| Northeastern Pomo | |
|---|---|
| Salt Pomo | |
| Native to | United States | 
| Region | Northern California | 
| Extinct | 1961 [1] | 
|  Pomoan  
 | |
| Language codes | |
| ISO 639-3 |  pef  | 
| Glottolog |  nort2967  | 
|   The seven Pomoan languages with an indication of their pre-contact distribution within California; Northeastern Pomo in   pink | |
Northeastern Pomo, also known as Salt Pomo, is a Pomoan language of Northern California. There are no living fluent speakers.

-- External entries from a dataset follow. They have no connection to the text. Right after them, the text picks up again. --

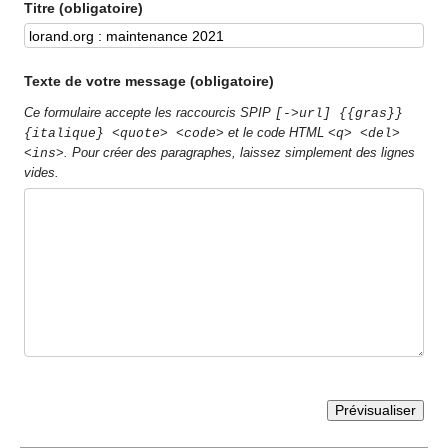
Titre (obligatoire)
Texte de votre message (obligatoire)
Ce formulaire accepte les raccourcis SPIP
[->url] {{gras}}
et le code HTML
{italique} <quote> <code>
<q> <del>
. Pour créer des paragraphes, laissez simplement des lignes
<ins>
vides.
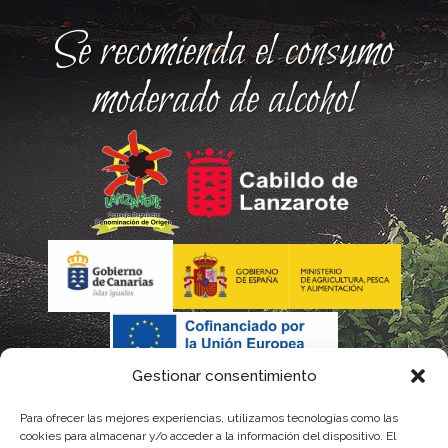
Se recomienda el consumo
moderado de alcohol
Gestionar consentimiento
Para ofrecer las mejores experiencias, utilizamos tecnologías como las
cookies para almacenar y/o acceder a la información del dispositivo. El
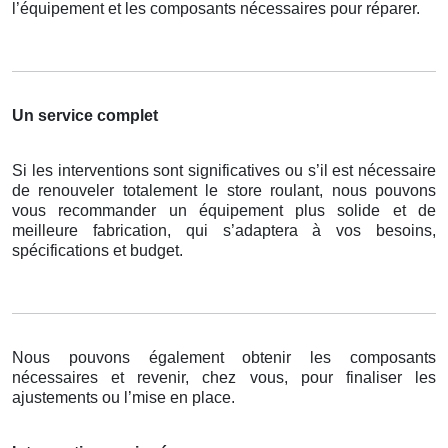
l’équipement et les composants nécessaires pour réparer.
Un service complet
Si les interventions sont significatives ou s’il est nécessaire
de renouveler totalement le store roulant, nous pouvons
vous recommander un équipement plus solide et de
meilleure fabrication, qui s’adaptera à vos besoins,
spécifications et budget.
Nous pouvons également obtenir les composants
nécessaires et revenir, chez vous, pour finaliser les
ajustements ou l’mise en place.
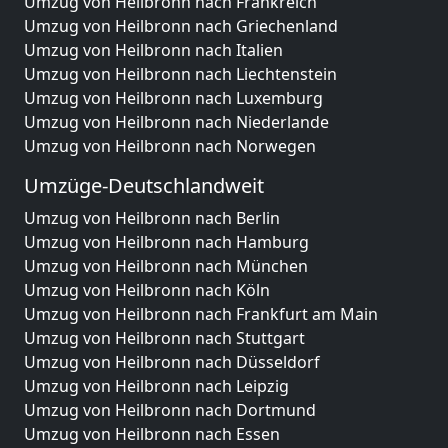
Umzug von Heilbronn nach Frankreich
Umzug von Heilbronn nach Griechenland
Umzug von Heilbronn nach Italien
Umzug von Heilbronn nach Liechtenstein
Umzug von Heilbronn nach Luxemburg
Umzug von Heilbronn nach Niederlande
Umzug von Heilbronn nach Norwegen
Umzüge-Deutschlandweit
Umzug von Heilbronn nach Berlin
Umzug von Heilbronn nach Hamburg
Umzug von Heilbronn nach München
Umzug von Heilbronn nach Köln
Umzug von Heilbronn nach Frankfurt am Main
Umzug von Heilbronn nach Stuttgart
Umzug von Heilbronn nach Düsseldorf
Umzug von Heilbronn nach Leipzig
Umzug von Heilbronn nach Dortmund
Umzug von Heilbronn nach Essen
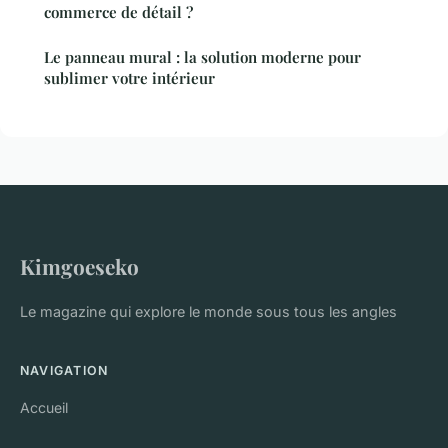
commerce de détail ?
Le panneau mural : la solution moderne pour
sublimer votre intérieur
Kimgoeseko
Le magazine qui explore le monde sous tous les angles
NAVIGATION
Accueil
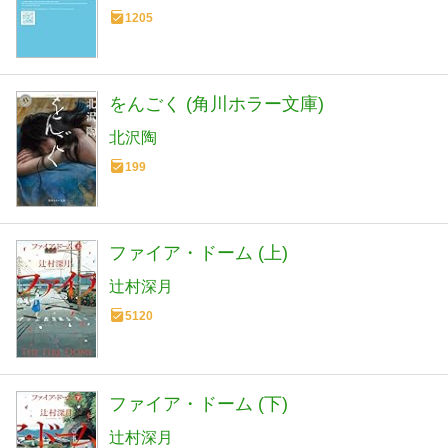
1205
をんごく (角川ホラー文庫)
北沢陶
199
ファイア・ドーム (上)
辻村深月
5120
ファイア・ドーム (下)
辻村深月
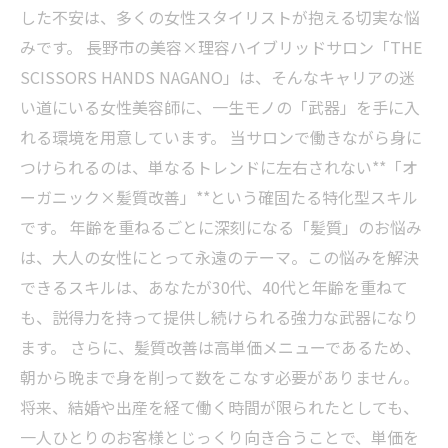
した不安は、多くの女性スタイリストが抱える切実な悩
みです。 長野市の美容×理容ハイブリッドサロン「THE
SCISSORS HANDS NAGANO」は、そんなキャリアの迷
い道にいる女性美容師に、一生モノの「武器」を手に入
れる環境を用意しています。 当サロンで働きながら身に
つけられるのは、単なるトレンドに左右されない**「オ
ーガニック×髪質改善」**という確固たる特化型スキル
です。 年齢を重ねるごとに深刻になる「髪質」のお悩み
は、大人の女性にとって永遠のテーマ。この悩みを解決
できるスキルは、あなたが30代、40代と年齢を重ねて
も、説得力を持って提供し続けられる強力な武器になり
ます。 さらに、髪質改善は高単価メニューであるため、
朝から晩まで身を削って数をこなす必要がありません。
将来、結婚や出産を経て働く時間が限られたとしても、
一人ひとりのお客様とじっくり向き合うことで、単価を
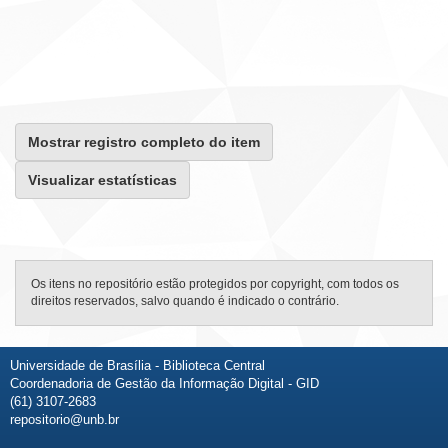
Mostrar registro completo do item
Visualizar estatísticas
Os itens no repositório estão protegidos por copyright, com todos os
direitos reservados, salvo quando é indicado o contrário.
Universidade de Brasília - Biblioteca Central
Coordenadoria de Gestão da Informação Digital - GID
(61) 3107-2683
repositorio@unb.br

It was spoken along Stony Creek, a tributary of the Sacramento River. Northeastern was one of seven mutually unintelligible Pomoan languages spoken in Northern California. Unlike the other six Pomoan languages (going to north to south: Northern Pomo, Central Pomo, Eastern Pomo, Southeastern Pomo, Kashaya Pomo, Southern Pomo), Northeastern Pomo was not spoken in an area immediately contiguous with any other Pomoan-speaking area. Northeastern Pomo speakers were ringed by speakers of Yuki, Nomlaki, and Patwin; Yuki is unrelated to Pomoan or Nomlaki and Patwin, both of which are within the Wintu language family.